Is the future so bright that we'll have to wear shades? Or so dark that we'll need some of those clip-on coal miner lights?
According to a couple of dozen Twin Cities theater artists, the answer is somewhere in between. They're imagining the days and years ahead in "Hopscotch: Pop-Up Plays About the Future," playing at two St. Paul parks through Sept. 12. The 10 short pieces, performed in two groups of five — you'd need to attend two performances to see all of them, which can be done in one day or two — were inspired by a challenge.
Wonderlust Productions' Alan Berks and Leah Cooper asked writers such as Kira Obolensky and John Heimbuch to imagine a time when we've learned something, good or bad, from the pandemic/climate crisis/social-justice-craving era we're in.

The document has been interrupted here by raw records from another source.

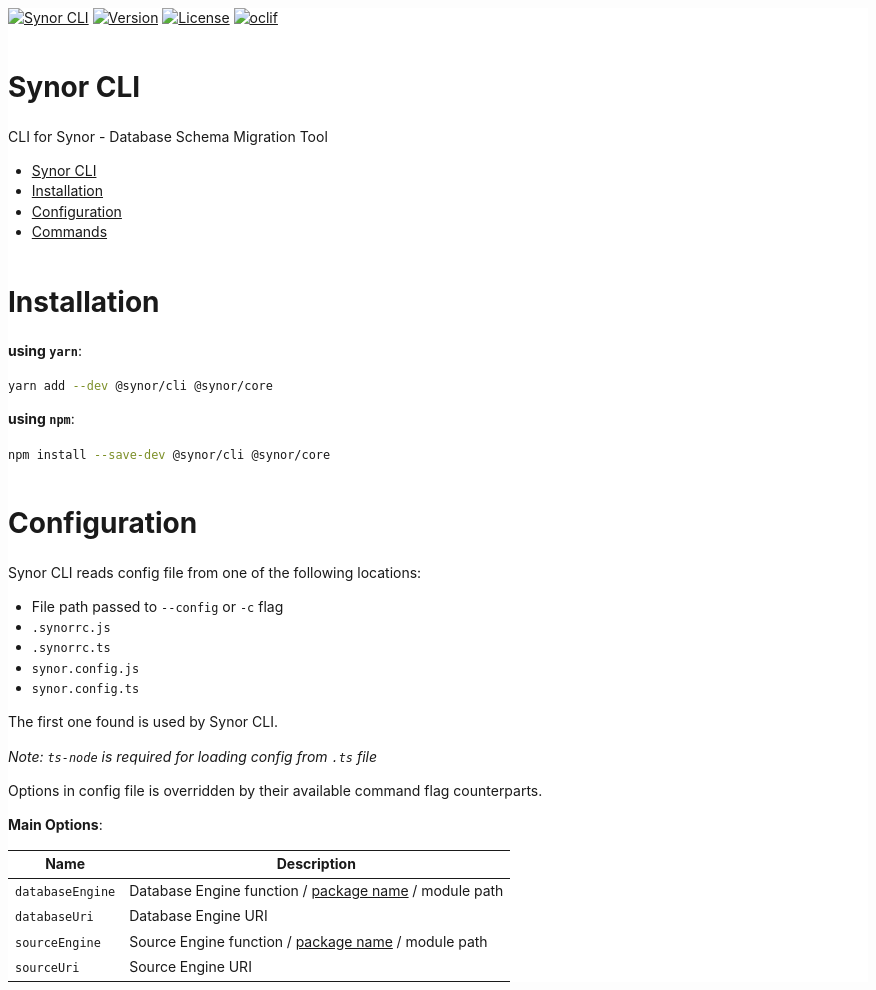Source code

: [![Synor CLI](https://img.shields.io/badge/synor-cli-blue?style=for-the-badge)](https://github.com/Synor)
[![Version](https://img.shields.io/npm/v/@synor/cli?style=for-the-badge)](https://npmjs.org/package/@synor/cli)
[![License](https://img.shields.io/npm/l/@synor/cli?style=for-the-badge)](https://github.com/Synor/synor/blob/master/packages/cli/blob/master/LICENSE)
[![oclif](https://img.shields.io/badge/cli-oclif-brightgreen.svg?style=for-the-badge)](https://oclif.io)

# Synor CLI

CLI for Synor - Database Schema Migration Tool



- [Synor CLI](#synor-cli)
- [Installation](#installation)
- [Configuration](#configuration)
- [Commands](#commands)


# Installation

**using `yarn`**:

```sh
yarn add --dev @synor/cli @synor/core
```

**using `npm`**:

```sh
npm install --save-dev @synor/cli @synor/core
```

# Configuration

Synor CLI reads config file from one of the following locations:

- File path passed to `--config` or `-c` flag
- `.synorrc.js`
- `.synorrc.ts`
- `synor.config.js`
- `synor.config.ts`

The first one found is used by Synor CLI.

_Note: `ts-node` is required for loading config from `.ts` file_

Options in config file is overridden by their available command flag counterparts.

**Main Options**:

| Name             | Description                                                                                                     |
| ---------------- | --------------------------------------------------------------------------------------------------------------- |
| `databaseEngine` | Database Engine function / [package name](https://www.npmjs.com/search?q=keywords:synor-database) / module path |
| `databaseUri`    | Database Engine URI                                                                                             |
| `sourceEngine`   | Source Engine function / [package name](https://www.npmjs.com/search?q=keywords:synor-source) / module path     |
| `sourceUri`      | Source Engine URI                                                                                               |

"We were in our office going, 'What is the purpose of our company? Why do we exist?' " Berks recalled of the early days of the pandemic. "One thing is we care about communities. In that moment, we really felt the artist community. I've been working all my life in this. This is my identity. Now it's gone. It's a weird existential thing."
Wonderlust resolved to corral donors so they could pay playwrights and, ultimately, performers. In Zoom sessions, artists heard from experts about the future and discussed ways to engage audiences between performances of the plays. (There will be a free-form quiz and possibly a take-home card game.)
Hiring the actors wasn't as easy as that sounds, with people eager to get back to work after many theater-less months.
"Trying to cast this play was like doing a super-informal survey of 'How's everyone doing?' " said Cooper, who assembled a fully vaccinated cast that includes Kurt Kwan, Katie Bradley, Siddeeqah Shabazz and Adam Whisner. "People were like, 'I had to move back home with my parents.' Or, 'I switched careers. I am in grad school now.' Or, 'My mental health is just not up to it now.' ... We got people saying, 'I'm not in a place where I feel like I can act in a play again.' "
Some playwrights also declined. JuCoby Johnson — whose "No More Statues" is set 20 years from now, when two men play hopscotch and contemplate the meaning of a new George Floyd statue — gets that.